I have some of the first generation bulbs, the ones with the pink colourmax and the 6700K bulbs, I bought a replacement colourmax (now in a blue package) and the colour of the bulb is different.

instead of a bright pink, it is a much more dull pink.

I will post a pic of the old pink colourmax and the new pink colour max.


----------



## 12 Volt Man (May 8, 2008)

to be honest, I like the old colourmax better. its brighter. I like to use it in conjuction with a 10,000K bulb. I find 6700K bulbs too yellow.


----------



## 12 Volt Man (May 8, 2008)

check it out: I know this isn't the greatest pic, but the lower pink bulb is the old colourmax (in the pink package) and the upper (much less bright) is the newer bulb (now in a blue package). they even have the same product code on the bulb..
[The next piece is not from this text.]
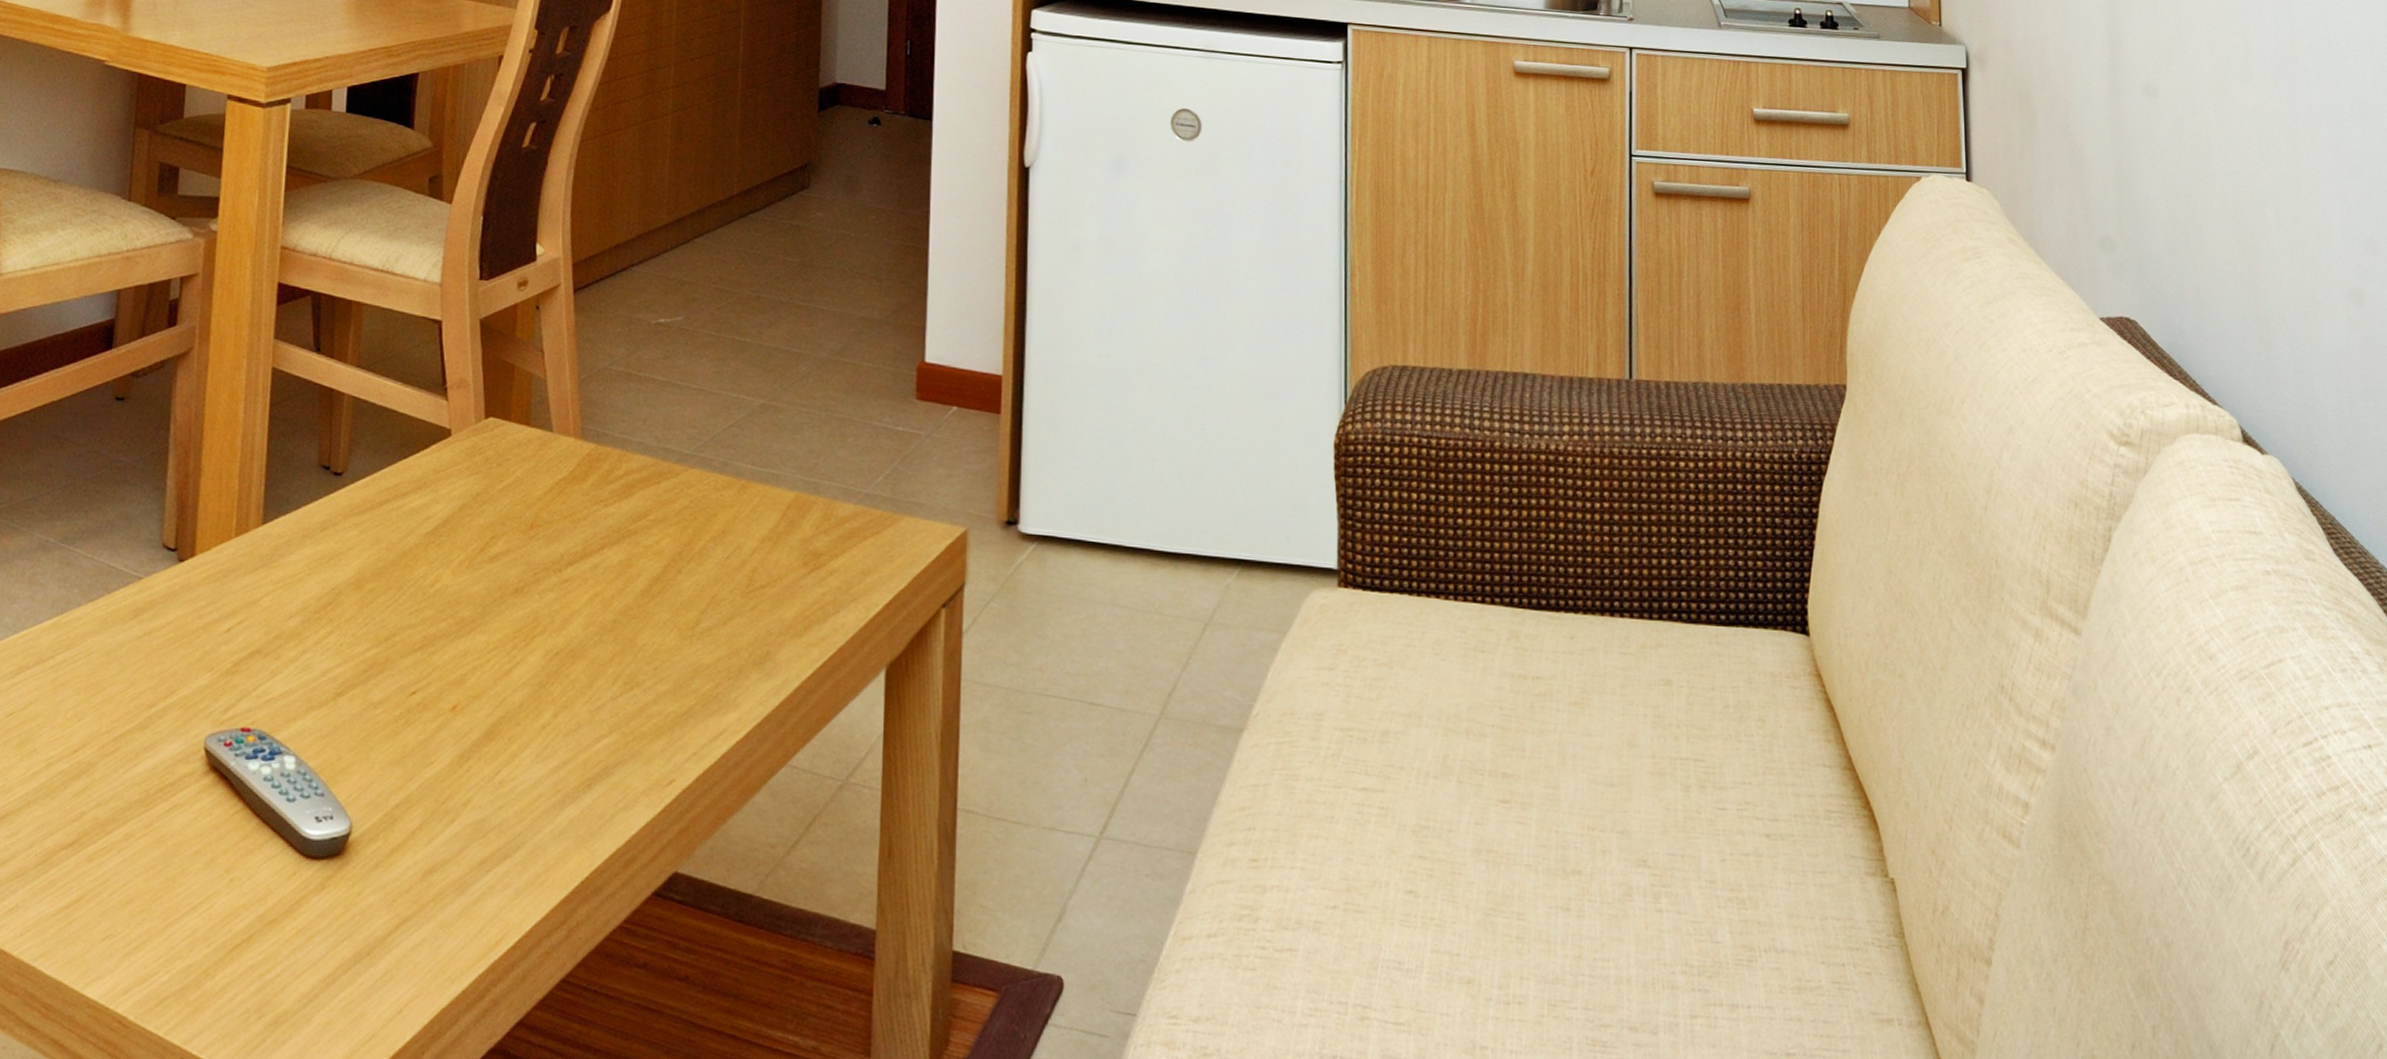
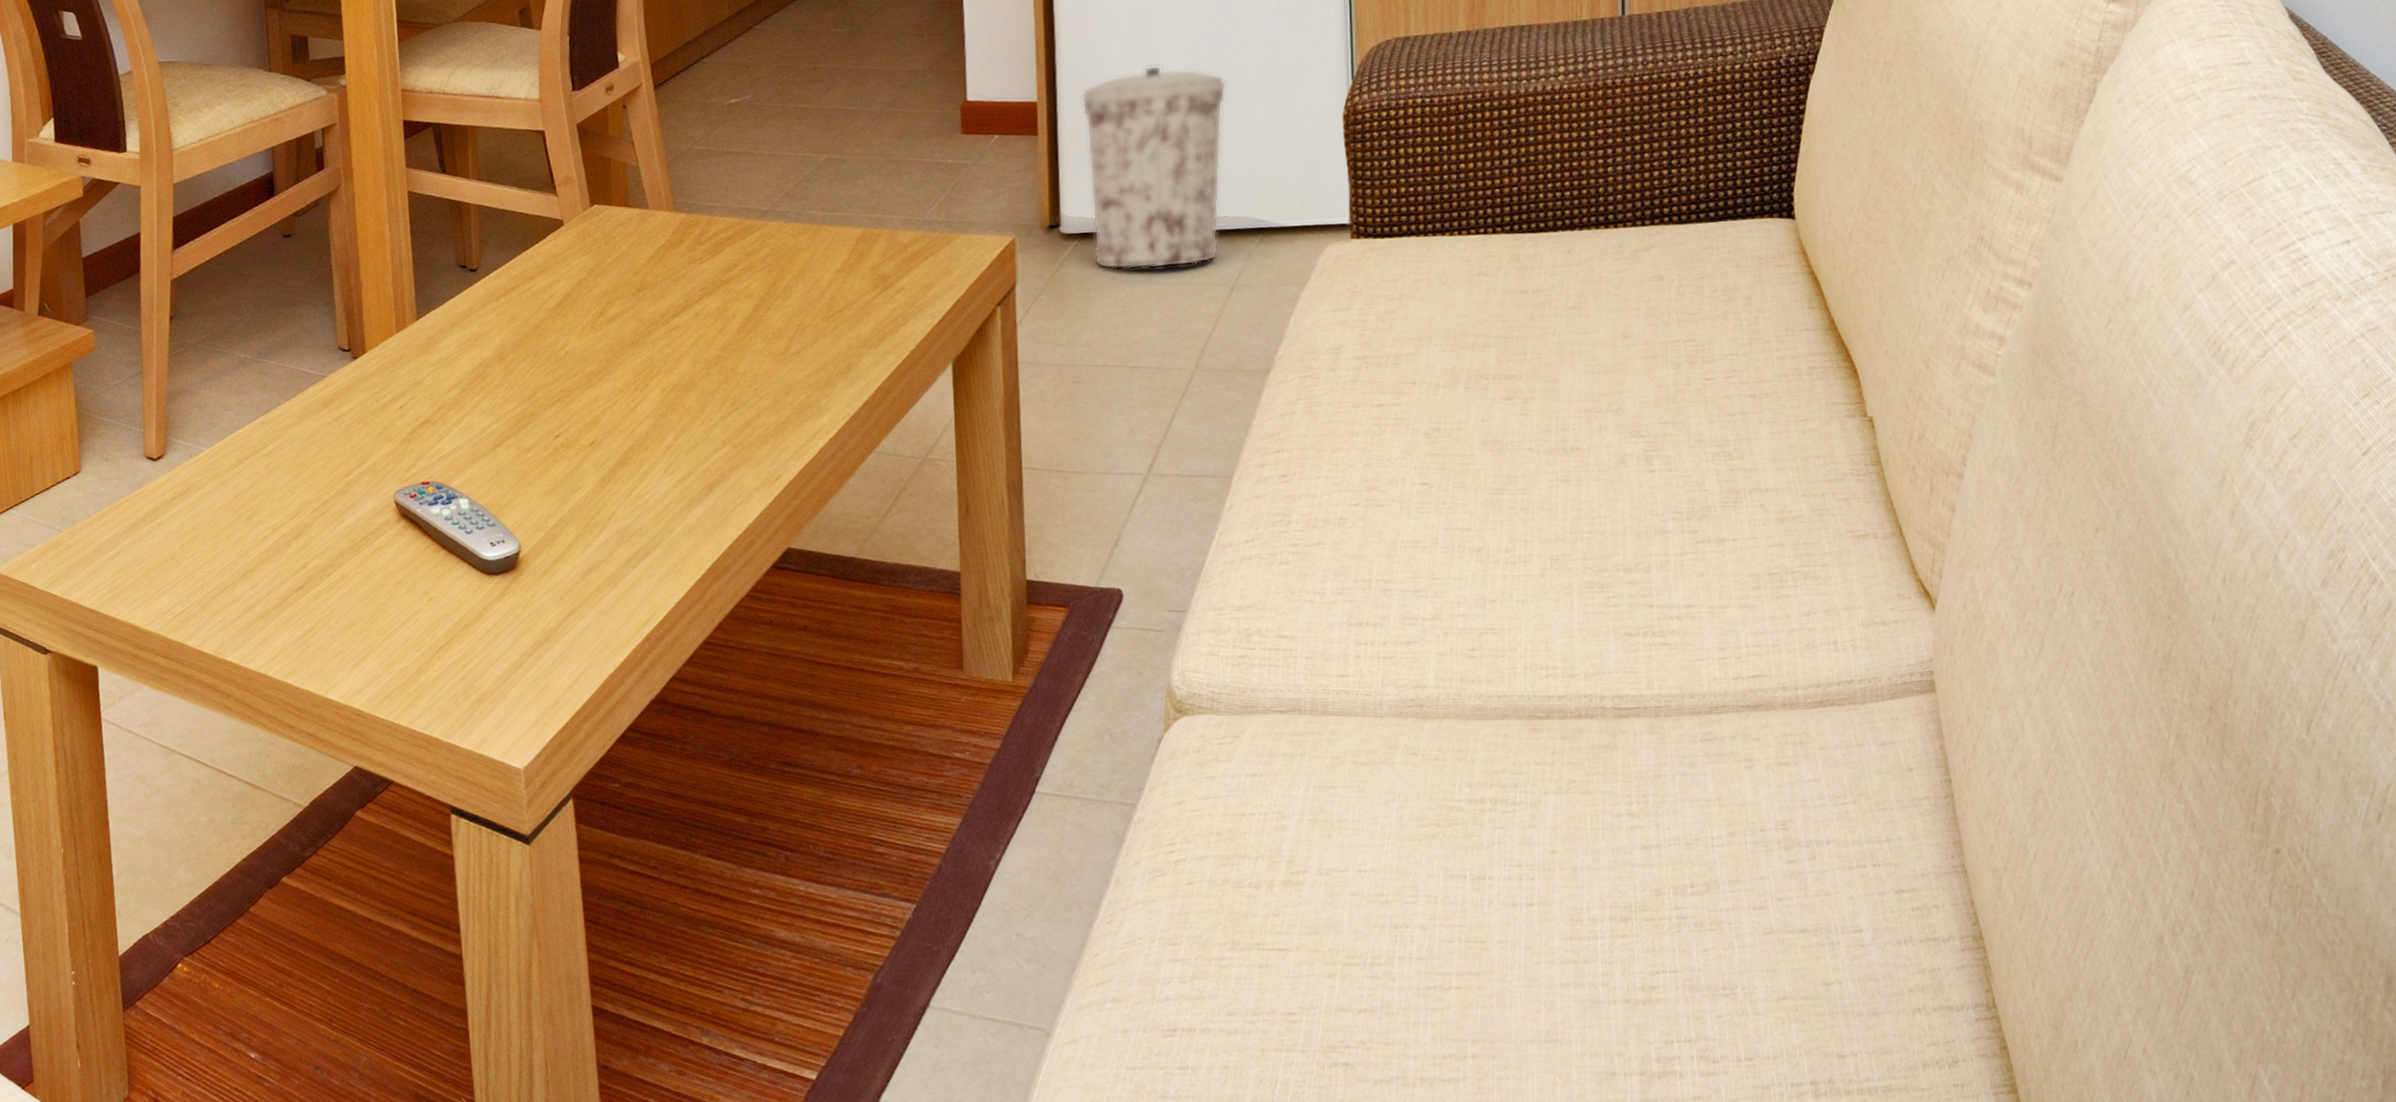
trash can: none [1050,354,1210,592] -> present [1081,65,1227,270]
one thing that coralife has done that will confuse the HELL out of people is this:

they have launched their new Aqualight High Output Series, and repackaged these normal output bulbs and fixtures.

but here is the confusing part: the packaging for the normal output T5's and the High Output T5's is almost exactly the same.
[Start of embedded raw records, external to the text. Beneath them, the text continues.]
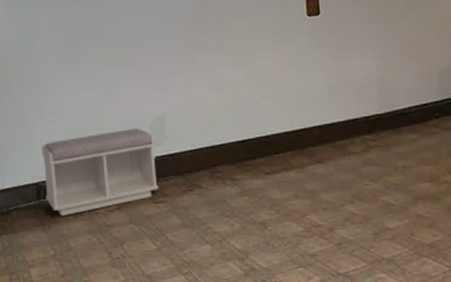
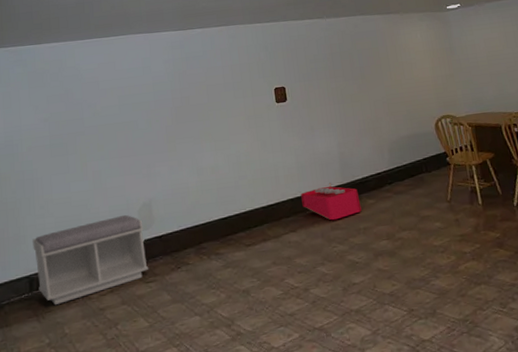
storage bin: none [330,110,401,154] -> present [301,182,362,221]

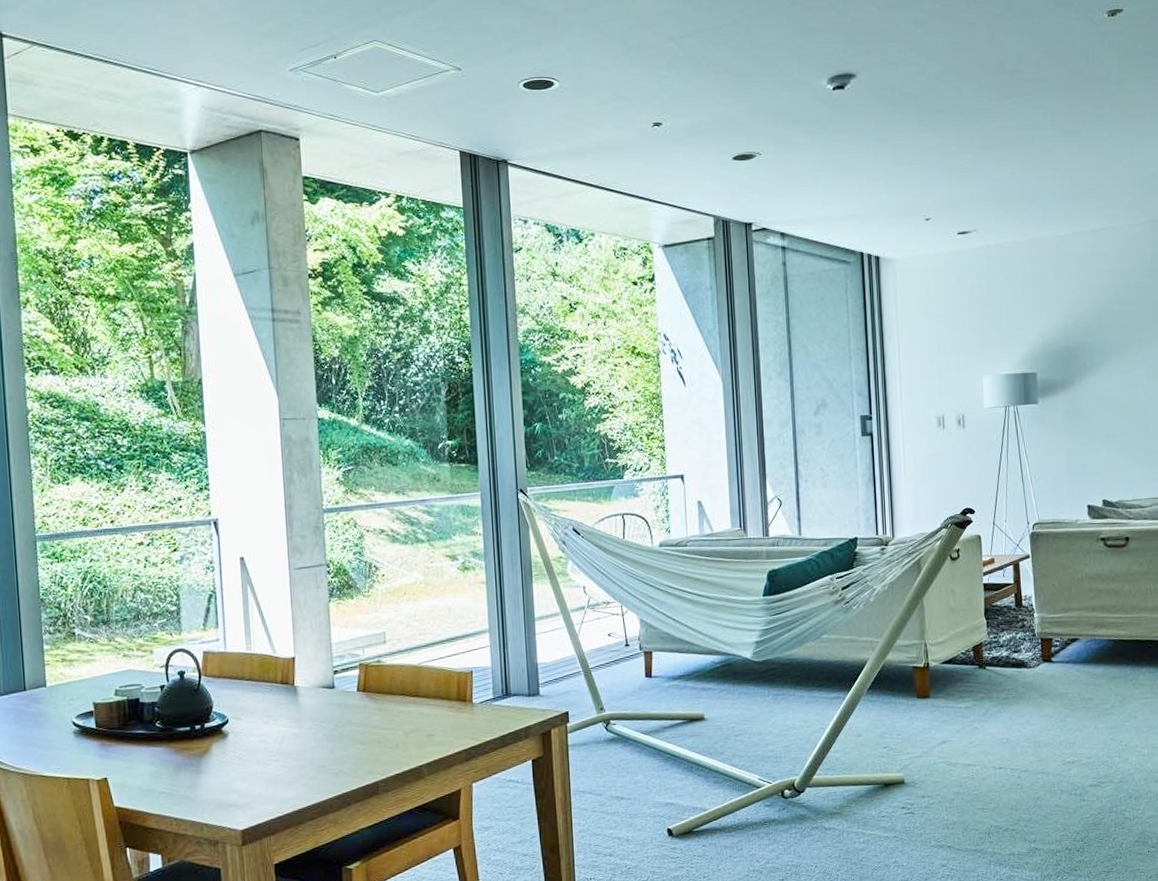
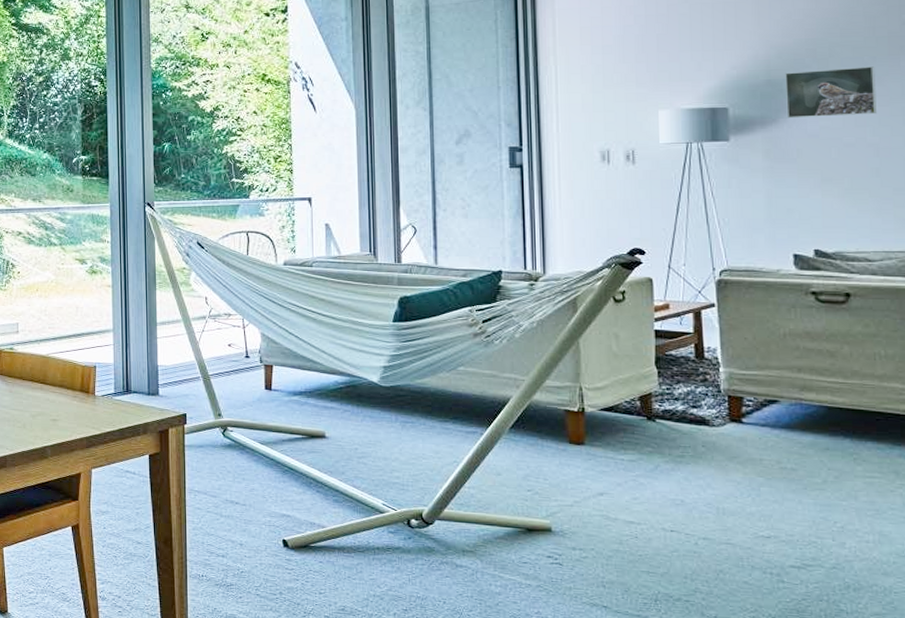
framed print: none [1079,333,1146,381] -> present [785,66,877,119]

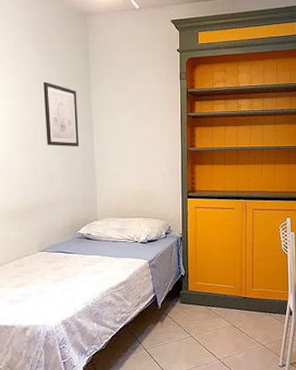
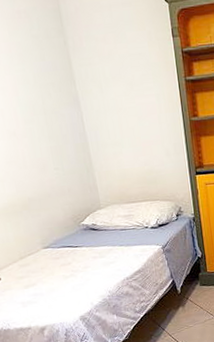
wall art: present [43,81,79,147] -> none [13,53,68,130]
you have to look close now to make sure you get the right bulb.

I know people are going to come home with the wrong bulb for their fixture..


----------



## talontsiawd (Oct 19, 2008)

12 Volt Man said:


> but here is the confusing part: the packaging for the normal output T5's and the High Output T5's is almost exactly the same.
> 
> you have to look close now to make sure you get the right bulb.
> 
> I know people are going to come home with the wrong bulb for their fixture..


 
This pisses me off to no end. I first saw that petco now carries my bulb, nope, HO. Then my LFS stocked up on them (they rarely have all spectrums in in the 30in bulb all at once). Nope, most are HO, some arn't, all together and you have to sort through to find what you need.


----------



## fishsandwitch (Apr 20, 2008)

The HOs should work fine in a NO fixture, but someone else should confirm this.
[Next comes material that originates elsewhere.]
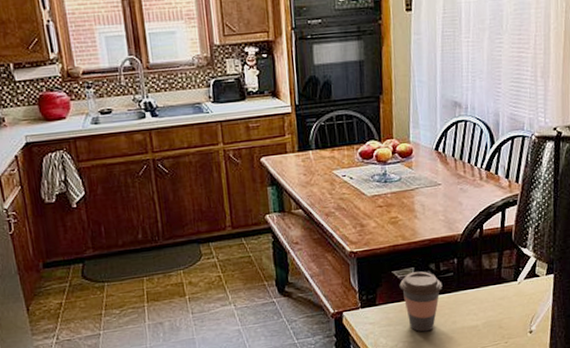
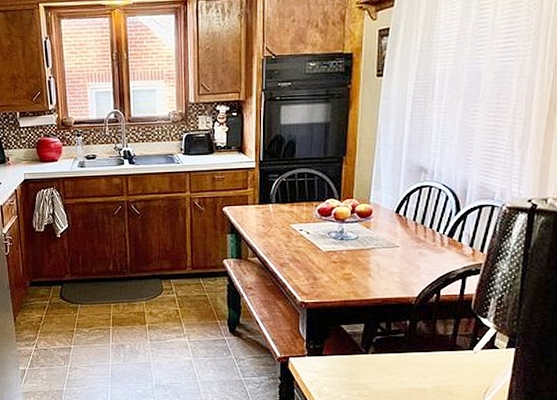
coffee cup: present [399,271,443,332] -> none [347,329,392,387]

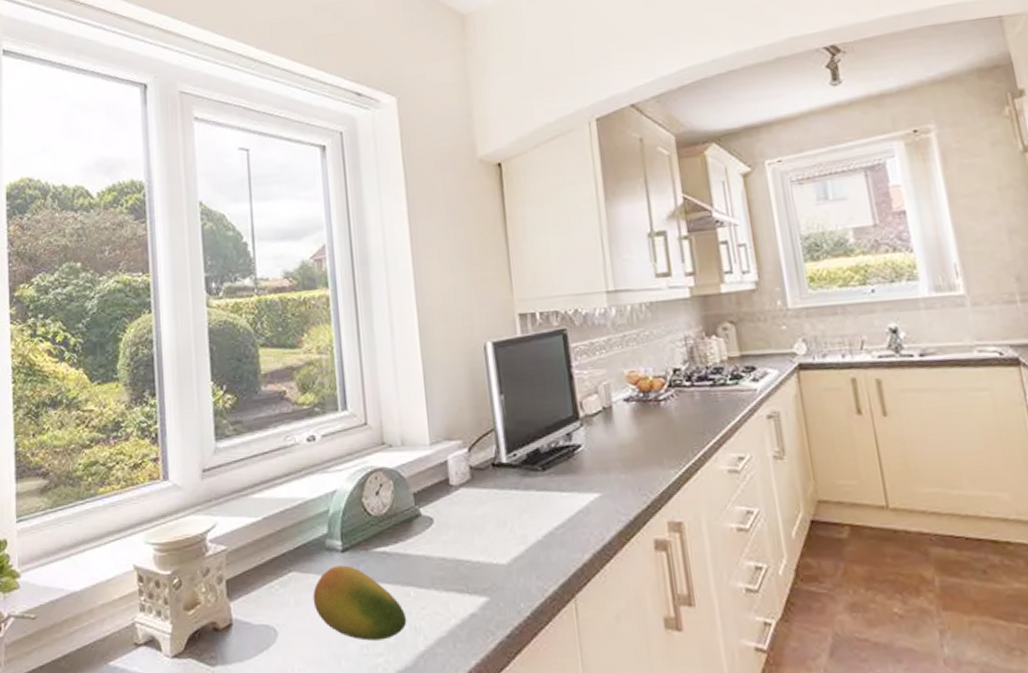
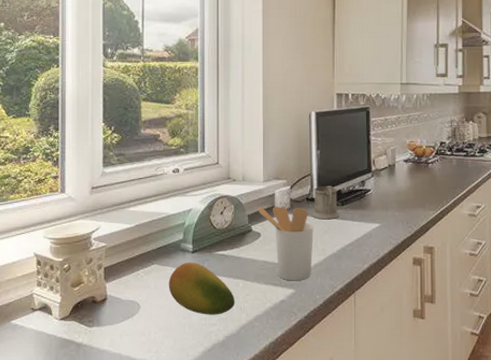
utensil holder: none [426,478,510,585] -> present [258,206,314,281]
mug: none [500,443,541,493] -> present [313,185,339,220]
I know for a sure the NOs work in a HO fixture and extend bulb life and put out an amount of light above the NO wattage but below the HO wattage.


----------



## non_compliance (Dec 1, 2009)

Here's a pic of my coralife T5NO fixture... not sure what happened, but it's fried!!!! YEs, those black areas are charred! End cap is warped from the heat...












Honestly though, I think the fish may have splashed it or something...


----------



## Hilde (May 19, 2008)

There is now SolarMax T5 NO Strip Light. It has a better reflector than the coralife. The bulb are 10,000k though at Pet Blvd


----------